Related TripoSR Tutorial & Optimization Guides
Read our technical tutorials to further optimize your asset pipeline, integrate custom nodes, or perform mesh retopology inside Blender:
TripoSR Hardware Optimization FAQ
What are the minimum hardware specs for TripoSR locally?
TripoSR is incredibly lightweight compared to other open-source models. The bare minimum requirement is a GPU with 4GB VRAM. Standard setups run fully in FP16 on mid-tier cards like the RTX 3060/4060 with less than 5GB VRAM allocation. It can even run on CPU, although latency increases to roughly 15-30 seconds.

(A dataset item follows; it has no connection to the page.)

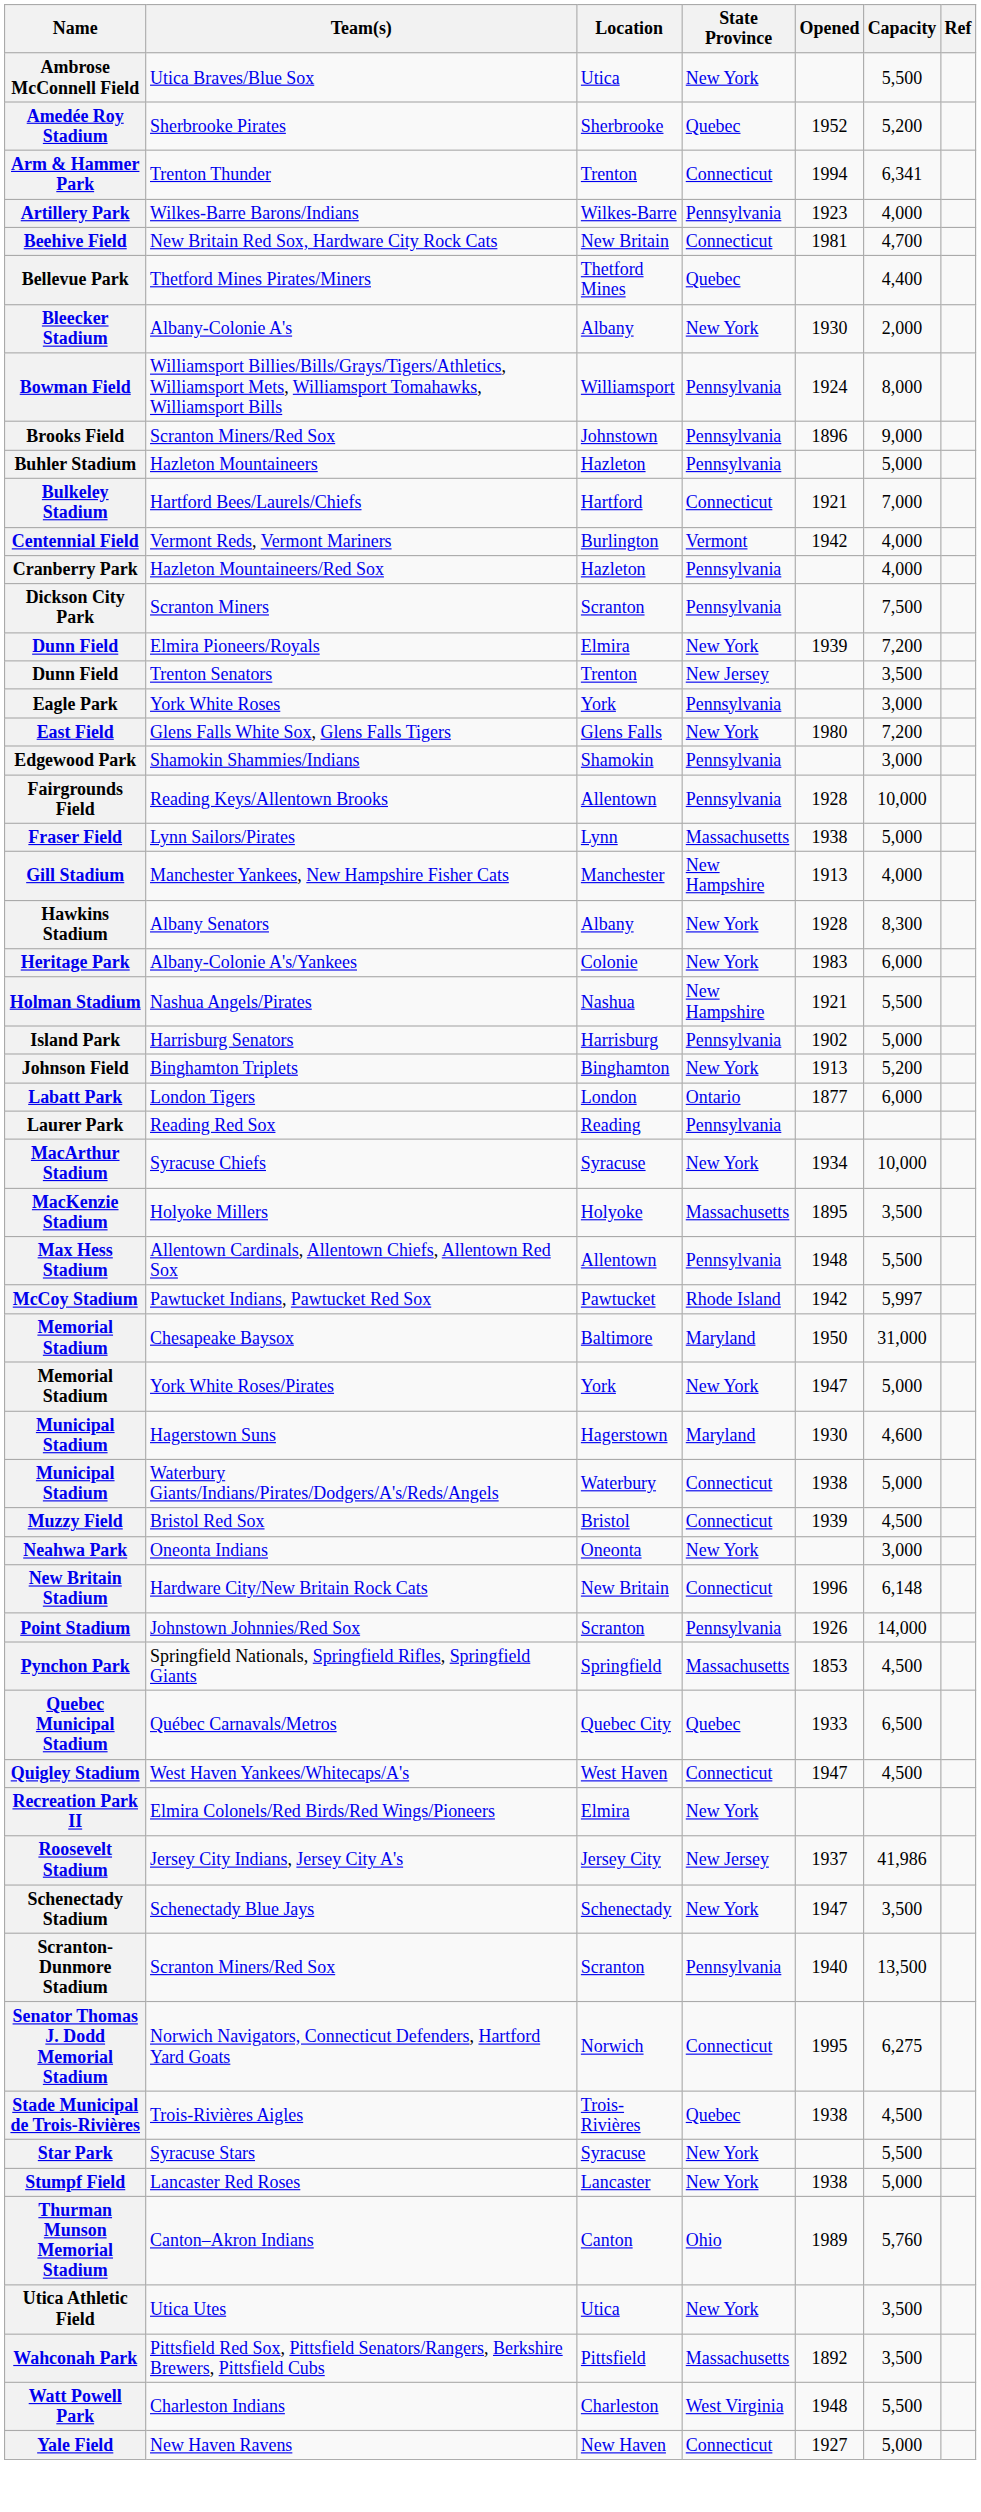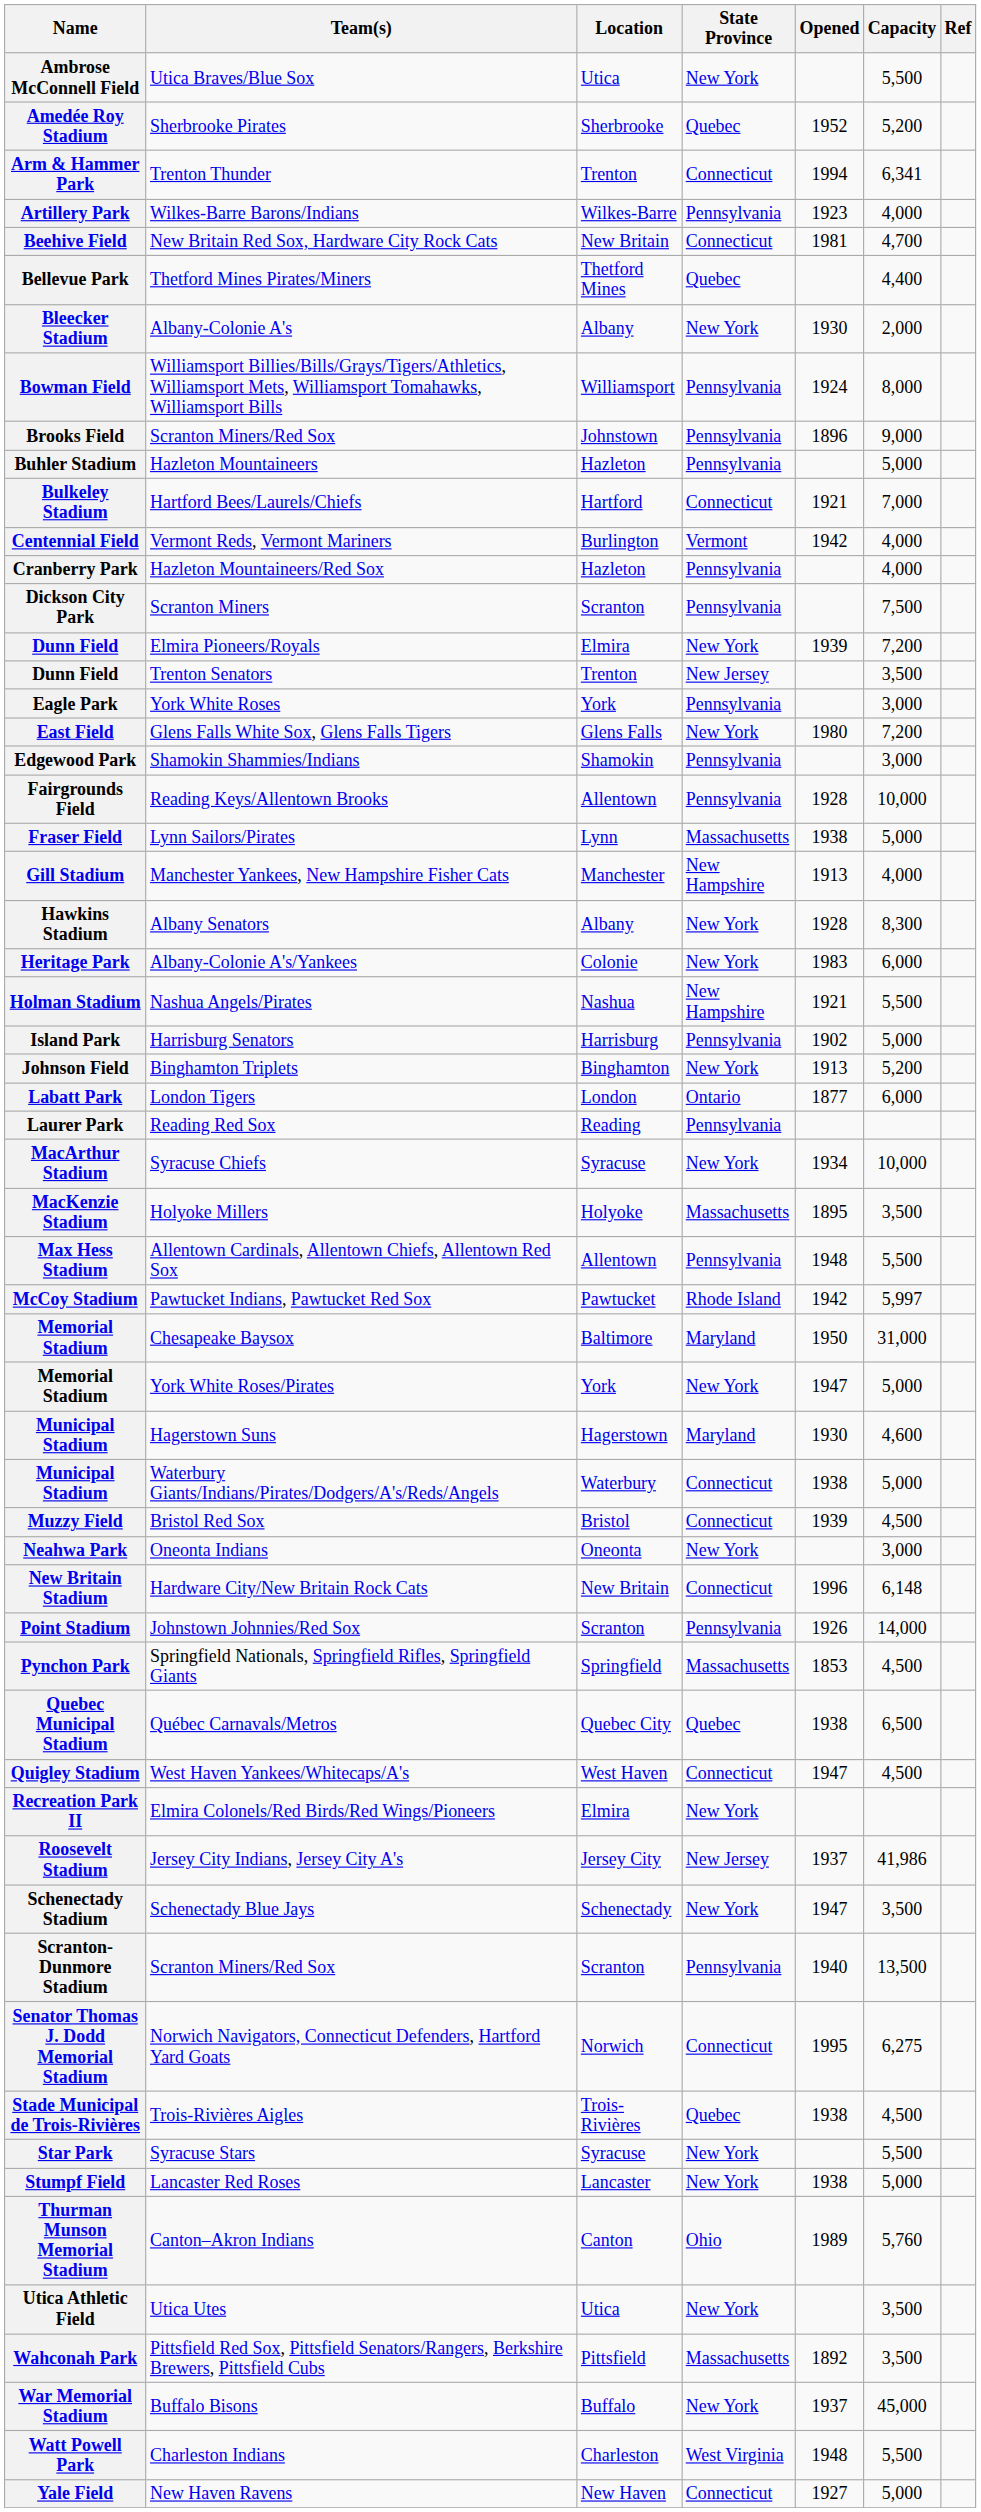Quebec Municipal Stadium | Opened: 1933 -> 1938
+ row: War Memorial Stadium | Buffalo Bisons | Buffalo | New York | 1937 | 45,000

How do I trigger TripoSR's low-VRAM mode?
To optimize TripoSR for small GPUs (e.g. 4GB/6GB), pass the `--chunk-size 4` or `--chunk-size 8` CLI flag to split the transformer self-attention blocks into chunks. You can also run inference in Float16 (`--half-precision`) to slash graphics memory overhead by 40% with minimal loss in geometry fidelity.
What is the standard ComfyUI integration for TripoSR?
Our downloadable JSON workflow uses the ComfyUI-3D-Pack custom extension. Drag our workflow JSON onto your ComfyUI browser canvas, load the TripoSR model checkpoint, connect a source image, and generate 3D models directly in your node stream.
Does TripoSR require internet connection to generate meshes?
No. Once you download the model checkpoints (such as `model.ckpt` or `model.safetensors` from Hugging Face), the model runs completely local and offline on your system.